WASHINGTON – The threat of foreign adversaries such as Russia trying to influence U.S. politicians, campaigns and the public “continues to grow,” with elections presenting an especially attractive target, Deputy Attorney General Rod Rosenstein said.
“Influence operations are a form of information warfare,” Rosenstein said in prepared remarks for a speech Thursday at the Aspen Security Forum in Colorado. “Covert propaganda and disinformation are among the primary weapons.”
Elections, in particular, provide “an attractive opportunity for foreign influence campaigns to undermine our political processes,” Rosenstein said. The deputy attorney general cited comments by Director of National Intelligence Dan Coats, who said last week that “the digital infrastructure that serves this country is literally under attack.”
Rosenstein’s comments came as the Justice Department released a 156-page report describing the department’s plans to respond to cybersecurity threats and, in particular, malign foreign influence operations. The report identifies five categories of malicious influence operations, including hacking attacks on election infrastructure; covert and overt operations to harm or assist political organizations; and activities to manipulate public opinion or sow divisions.

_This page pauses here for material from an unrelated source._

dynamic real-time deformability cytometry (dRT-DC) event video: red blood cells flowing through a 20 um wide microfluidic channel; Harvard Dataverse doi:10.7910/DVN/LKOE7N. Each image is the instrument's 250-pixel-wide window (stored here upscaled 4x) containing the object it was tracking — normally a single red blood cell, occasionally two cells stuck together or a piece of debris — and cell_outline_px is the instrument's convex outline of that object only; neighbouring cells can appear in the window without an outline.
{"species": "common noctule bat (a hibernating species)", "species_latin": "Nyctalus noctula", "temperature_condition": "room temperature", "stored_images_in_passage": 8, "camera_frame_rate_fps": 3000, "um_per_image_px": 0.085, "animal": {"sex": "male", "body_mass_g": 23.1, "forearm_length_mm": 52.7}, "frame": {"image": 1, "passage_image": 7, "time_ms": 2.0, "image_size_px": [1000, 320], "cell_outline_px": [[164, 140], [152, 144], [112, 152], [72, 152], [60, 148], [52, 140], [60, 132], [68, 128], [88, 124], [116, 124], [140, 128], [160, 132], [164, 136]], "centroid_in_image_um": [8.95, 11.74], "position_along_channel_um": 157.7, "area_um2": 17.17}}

The report also says the Justice Department should consider “whether legislation to address encryption (and all related service provider access) challenges should be pursued.” That appears to be a reference to law enforcement efforts to get companies including Apple Inc. to provide access to locked mobile phones.
The report from the department’s Cyber-Digital Task Force is meant to serve as a framework that establishes principles for how to respond to an attack like the one launched by Russia during the 2016 U.S. election, Rosenstein said.
“The Russian effort to influence the 2016 presidential election is just one tree in a growing forest,” Rosenstein said. “Focusing merely on a single election misses the point.” He added that “modern technology vastly expands the speed and effectiveness of disinformation campaigns.”
“The internet and social media platforms allow foreign agents to spread misleading political messages while masquerading as Americans,” he said, adding that there is also a threat from government-controlled media outlets and paid lobbyists.
“People should be aware when lobbyists or media outlets are working for a foreign government so they can evaluate the source’s credibility,” the deputy attorney general said. “Particularly when respected figures argue in favor of foreign interests, it may matter to know that they are taking guidance from a foreign nation.”